Israeli Defense officials plan to recommend that the Yizkor text that was the subject of a dispute last year be officially included in Memorial Day services at military cemeteries.
The dispute centered around whether the words “Yizkor Elokim” (“May God remember” ) or “Yizkor Am Yisrael” (“May the nation of Israel remember” ) should be used. In the end, the second version won out.
The decision to officially recommend the text was made after the text – either version – was omitted from many Memorial Day ceremonies this year, apparently due to confusion after last year’s debate.
Though the Yizkor text for fallen soldiers is modeled after the traditional Yizkor memorial prayer, it is not a prayer, but a text penned by Labor Zionist leader Berl Katznelson in the 1920s. It was never a required element in military memorial services, though it was read at many services.

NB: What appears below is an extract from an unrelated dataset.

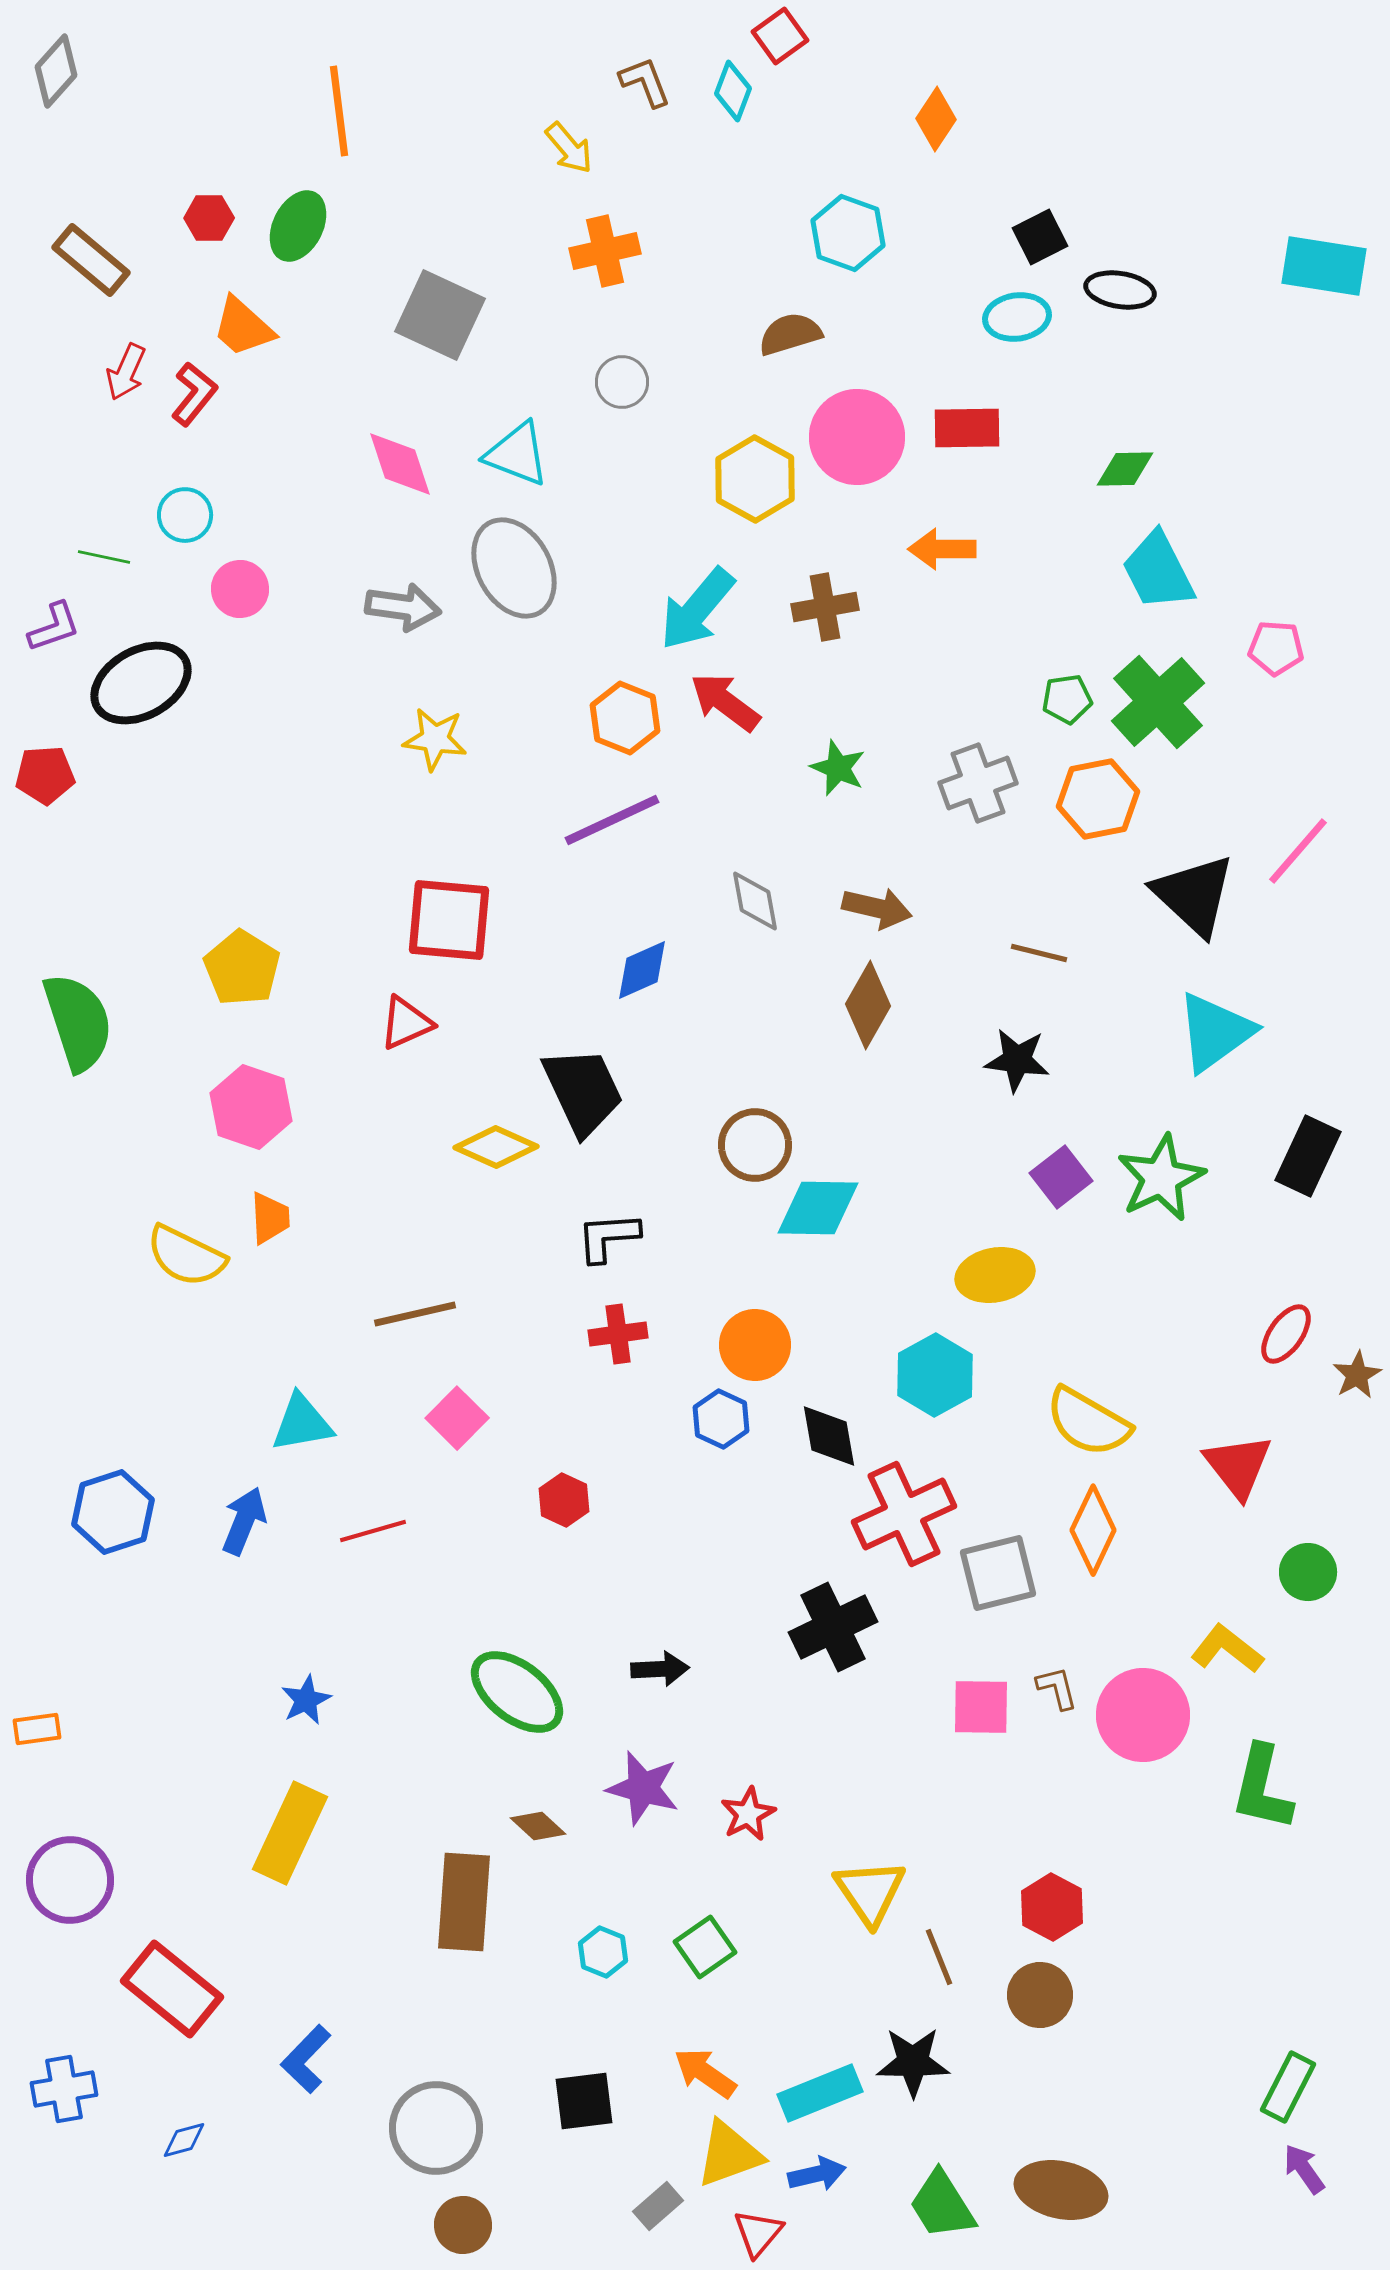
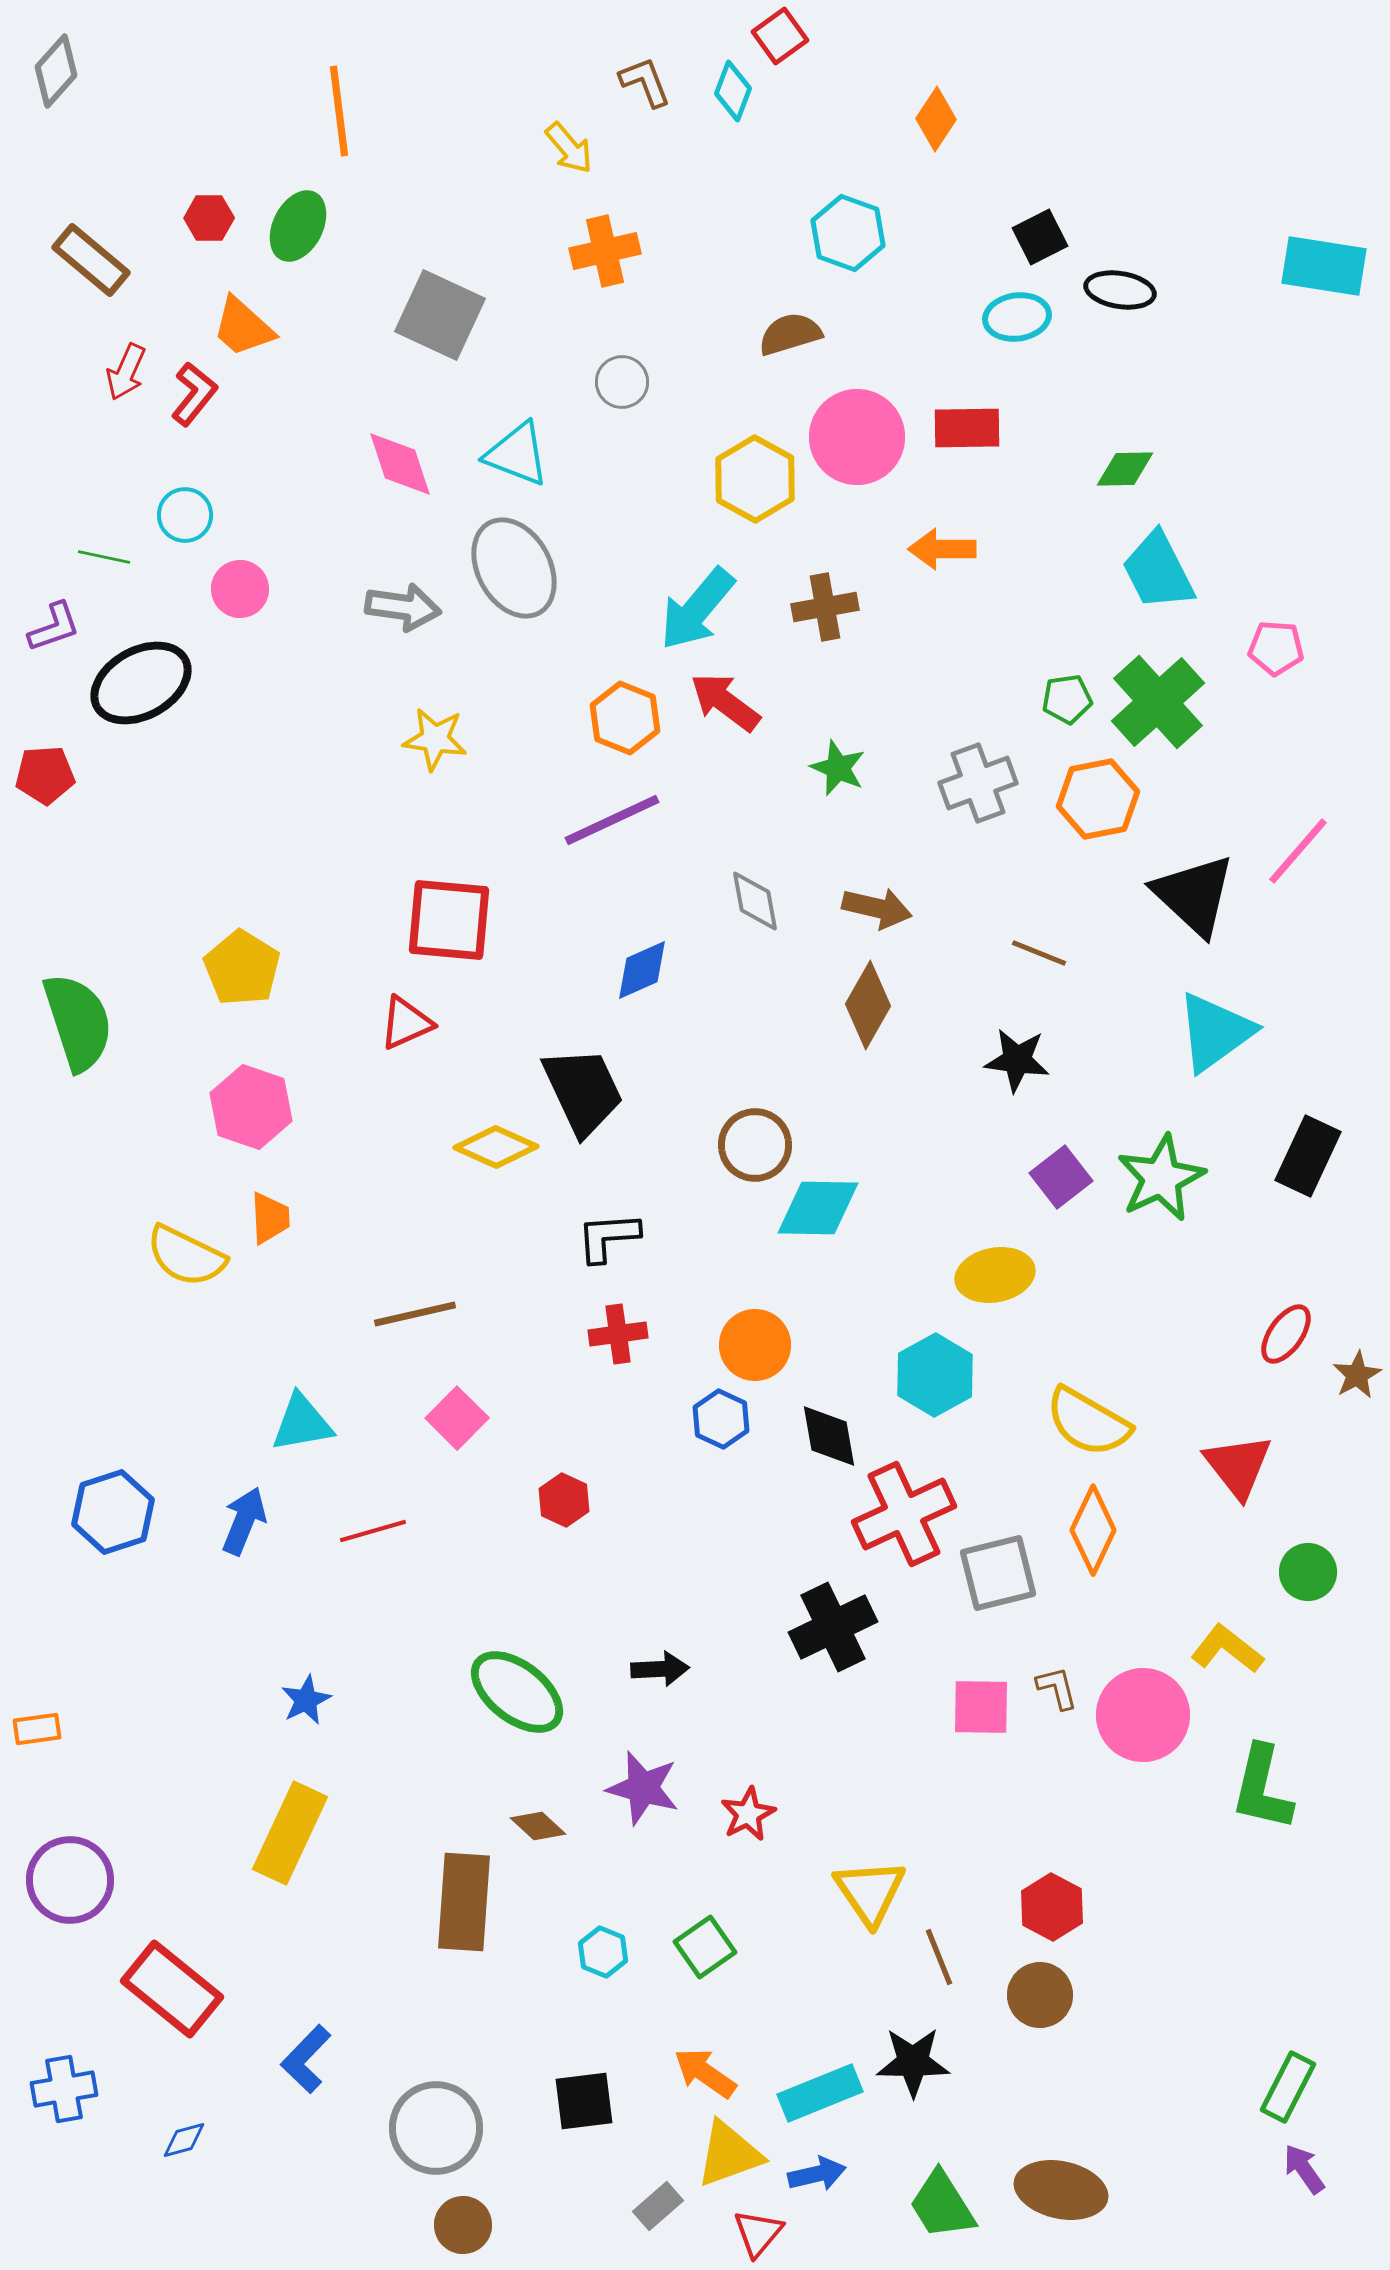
brown line at (1039, 953): rotated 8 degrees clockwise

Last year a debate erupted over a version recited in military cemeteries, which began with “Yizkor Elokim,” although Katznelson’s original version began with “Yizkor Am Yisrael.” The change, made after the Six-Day War by IDF Chief Rabbi Shlomo Goren, raised no complaints until last year, when a secular bereaved mother raised the issue and the media picked up on it.
A committee appointed by Chief of Staff Benny Gantz ruled in August that the original version beginning with “Yizkor Am Yisrael” be used.
But instead the text was dropped from many of this year’s memorial services, to the consternation of many bereaved families, who filed complaints with the IDF.
The recommendation to officially include the text will be presented to the Public Council for Soldiers’ Commemoration, which helps set Memorial Day traditions. It will then be submitted for the approval of Defense Minister Ehud Barak.